= Beginning of Section =

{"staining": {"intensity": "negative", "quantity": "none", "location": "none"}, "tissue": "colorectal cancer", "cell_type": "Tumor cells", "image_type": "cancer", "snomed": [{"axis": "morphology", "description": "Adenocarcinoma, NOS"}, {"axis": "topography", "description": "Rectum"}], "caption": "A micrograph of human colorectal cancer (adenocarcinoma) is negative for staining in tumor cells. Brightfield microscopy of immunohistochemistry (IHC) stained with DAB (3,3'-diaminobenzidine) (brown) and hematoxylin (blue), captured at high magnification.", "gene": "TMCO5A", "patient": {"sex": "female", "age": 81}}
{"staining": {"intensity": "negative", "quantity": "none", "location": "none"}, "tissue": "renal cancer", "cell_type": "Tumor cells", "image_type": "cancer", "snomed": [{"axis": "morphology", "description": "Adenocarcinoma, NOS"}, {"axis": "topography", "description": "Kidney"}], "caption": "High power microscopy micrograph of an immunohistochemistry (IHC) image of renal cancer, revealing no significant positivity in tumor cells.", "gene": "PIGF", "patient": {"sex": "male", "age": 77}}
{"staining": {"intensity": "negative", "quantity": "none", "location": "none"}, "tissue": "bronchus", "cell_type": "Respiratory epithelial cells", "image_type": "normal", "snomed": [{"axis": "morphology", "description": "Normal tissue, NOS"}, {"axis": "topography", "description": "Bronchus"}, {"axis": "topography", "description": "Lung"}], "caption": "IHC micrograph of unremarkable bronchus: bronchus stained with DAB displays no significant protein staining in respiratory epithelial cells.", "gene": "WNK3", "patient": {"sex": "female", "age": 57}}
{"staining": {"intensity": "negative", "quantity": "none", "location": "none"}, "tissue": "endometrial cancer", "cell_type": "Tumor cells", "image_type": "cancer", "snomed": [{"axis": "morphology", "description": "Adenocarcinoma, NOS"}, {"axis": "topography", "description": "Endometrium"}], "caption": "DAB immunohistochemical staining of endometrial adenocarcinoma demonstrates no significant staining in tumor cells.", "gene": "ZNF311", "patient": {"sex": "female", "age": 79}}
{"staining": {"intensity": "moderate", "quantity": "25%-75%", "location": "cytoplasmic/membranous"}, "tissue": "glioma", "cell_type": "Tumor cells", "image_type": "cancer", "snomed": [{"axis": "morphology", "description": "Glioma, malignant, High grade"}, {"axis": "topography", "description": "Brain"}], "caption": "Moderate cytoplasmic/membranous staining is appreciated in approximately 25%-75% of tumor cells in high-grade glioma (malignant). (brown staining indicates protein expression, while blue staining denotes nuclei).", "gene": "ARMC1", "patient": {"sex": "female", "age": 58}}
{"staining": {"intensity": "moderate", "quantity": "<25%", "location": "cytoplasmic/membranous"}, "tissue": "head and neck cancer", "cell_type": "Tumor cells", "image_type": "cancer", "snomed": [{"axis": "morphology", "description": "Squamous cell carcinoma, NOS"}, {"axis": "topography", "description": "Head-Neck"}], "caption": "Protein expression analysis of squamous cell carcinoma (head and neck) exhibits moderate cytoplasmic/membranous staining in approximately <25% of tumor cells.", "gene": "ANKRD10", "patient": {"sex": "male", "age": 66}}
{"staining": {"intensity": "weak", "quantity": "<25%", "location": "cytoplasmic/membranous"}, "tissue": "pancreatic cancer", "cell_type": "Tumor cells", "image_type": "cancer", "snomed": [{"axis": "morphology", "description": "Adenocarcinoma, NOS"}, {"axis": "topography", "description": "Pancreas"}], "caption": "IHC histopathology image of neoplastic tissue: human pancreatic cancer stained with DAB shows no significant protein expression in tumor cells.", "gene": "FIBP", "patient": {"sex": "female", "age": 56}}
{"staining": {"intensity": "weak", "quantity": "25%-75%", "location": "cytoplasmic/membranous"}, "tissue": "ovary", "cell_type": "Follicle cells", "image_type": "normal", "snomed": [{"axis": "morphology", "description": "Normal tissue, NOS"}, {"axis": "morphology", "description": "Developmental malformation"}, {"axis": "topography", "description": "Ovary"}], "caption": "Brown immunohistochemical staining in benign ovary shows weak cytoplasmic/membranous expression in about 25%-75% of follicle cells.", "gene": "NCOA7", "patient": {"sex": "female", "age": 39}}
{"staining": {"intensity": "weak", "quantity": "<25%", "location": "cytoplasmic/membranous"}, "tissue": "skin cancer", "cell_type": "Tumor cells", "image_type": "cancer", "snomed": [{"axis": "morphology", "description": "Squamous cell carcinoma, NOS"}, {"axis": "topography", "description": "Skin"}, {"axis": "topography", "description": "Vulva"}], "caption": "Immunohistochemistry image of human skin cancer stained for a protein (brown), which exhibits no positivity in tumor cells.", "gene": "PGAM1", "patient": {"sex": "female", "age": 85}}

= End of Section =

• [Assignment] In this exercise, give every record above again exactly.

• [Result of the exercise]
{"staining": {"intensity": "negative", "quantity": "none", "location": "none"}, "tissue": "colorectal cancer", "cell_type": "Tumor cells", "image_type": "cancer", "snomed": [{"axis": "morphology", "description": "Adenocarcinoma, NOS"}, {"axis": "topography", "description": "Rectum"}], "caption": "A micrograph of human colorectal cancer (adenocarcinoma) is negative for staining in tumor cells. Brightfield microscopy of immunohistochemistry (IHC) stained with DAB (3,3'-diaminobenzidine) (brown) and hematoxylin (blue), captured at high magnification.", "gene": "TMCO5A", "patient": {"sex": "female", "age": 81}}
{"staining": {"intensity": "negative", "quantity": "none", "location": "none"}, "tissue": "renal cancer", "cell_type": "Tumor cells", "image_type": "cancer", "snomed": [{"axis": "morphology", "description": "Adenocarcinoma, NOS"}, {"axis": "topography", "description": "Kidney"}], "caption": "High power microscopy micrograph of an immunohistochemistry (IHC) image of renal cancer, revealing no significant positivity in tumor cells.", "gene": "PIGF", "patient": {"sex": "male", "age": 77}}
{"staining": {"intensity": "negative", "quantity": "none", "location": "none"}, "tissue": "bronchus", "cell_type": "Respiratory epithelial cells", "image_type": "normal", "snomed": [{"axis": "morphology", "description": "Normal tissue, NOS"}, {"axis": "topography", "description": "Bronchus"}, {"axis": "topography", "description": "Lung"}], "caption": "IHC micrograph of unremarkable bronchus: bronchus stained with DAB displays no significant protein staining in respiratory epithelial cells.", "gene": "WNK3", "patient": {"sex": "female", "age": 57}}
{"staining": {"intensity": "negative", "quantity": "none", "location": "none"}, "tissue": "endometrial cancer", "cell_type": "Tumor cells", "image_type": "cancer", "snomed": [{"axis": "morphology", "description": "Adenocarcinoma, NOS"}, {"axis": "topography", "description": "Endometrium"}], "caption": "DAB immunohistochemical staining of endometrial adenocarcinoma demonstrates no significant staining in tumor cells.", "gene": "ZNF311", "patient": {"sex": "female", "age": 79}}
{"staining": {"intensity": "moderate", "quantity": "25%-75%", "location": "cytoplasmic/membranous"}, "tissue": "glioma", "cell_type": "Tumor cells", "image_type": "cancer", "snomed": [{"axis": "morphology", "description": "Glioma, malignant, High grade"}, {"axis": "topography", "description": "Brain"}], "caption": "Moderate cytoplasmic/membranous staining is appreciated in approximately 25%-75% of tumor cells in high-grade glioma (malignant). (brown staining indicates protein expression, while blue staining denotes nuclei).", "gene": "ARMC1", "patient": {"sex": "female", "age": 58}}
{"staining": {"intensity": "moderate", "quantity": "<25%", "location": "cytoplasmic/membranous"}, "tissue": "head and neck cancer", "cell_type": "Tumor cells", "image_type": "cancer", "snomed": [{"axis": "morphology", "description": "Squamous cell carcinoma, NOS"}, {"axis": "topography", "description": "Head-Neck"}], "caption": "Protein expression analysis of squamous cell carcinoma (head and neck) exhibits moderate cytoplasmic/membranous staining in approximately <25% of tumor cells.", "gene": "ANKRD10", "patient": {"sex": "male", "age": 66}}
{"staining": {"intensity": "weak", "quantity": "<25%", "location": "cytoplasmic/membranous"}, "tissue": "pancreatic cancer", "cell_type": "Tumor cells", "image_type": "cancer", "snomed": [{"axis": "morphology", "description": "Adenocarcinoma, NOS"}, {"axis": "topography", "description": "Pancreas"}], "caption": "IHC histopathology image of neoplastic tissue: human pancreatic cancer stained with DAB shows no significant protein expression in tumor cells.", "gene": "FIBP", "patient": {"sex": "female", "age": 56}}
{"staining": {"intensity": "weak", "quantity": "25%-75%", "location": "cytoplasmic/membranous"}, "tissue": "ovary", "cell_type": "Follicle cells", "image_type": "normal", "snomed": [{"axis": "morphology", "description": "Normal tissue, NOS"}, {"axis": "morphology", "description": "Developmental malformation"}, {"axis": "topography", "description": "Ovary"}], "caption": "Brown immunohistochemical staining in benign ovary shows weak cytoplasmic/membranous expression in about 25%-75% of follicle cells.", "gene": "NCOA7", "patient": {"sex": "female", "age": 39}}
{"staining": {"intensity": "weak", "quantity": "<25%", "location": "cytoplasmic/membranous"}, "tissue": "skin cancer", "cell_type": "Tumor cells", "image_type": "cancer", "snomed": [{"axis": "morphology", "description": "Squamous cell carcinoma, NOS"}, {"axis": "topography", "description": "Skin"}, {"axis": "topography", "description": "Vulva"}], "caption": "Immunohistochemistry image of human skin cancer stained for a protein (brown), which exhibits no positivity in tumor cells.", "gene": "PGAM1", "patient": {"sex": "female", "age": 85}}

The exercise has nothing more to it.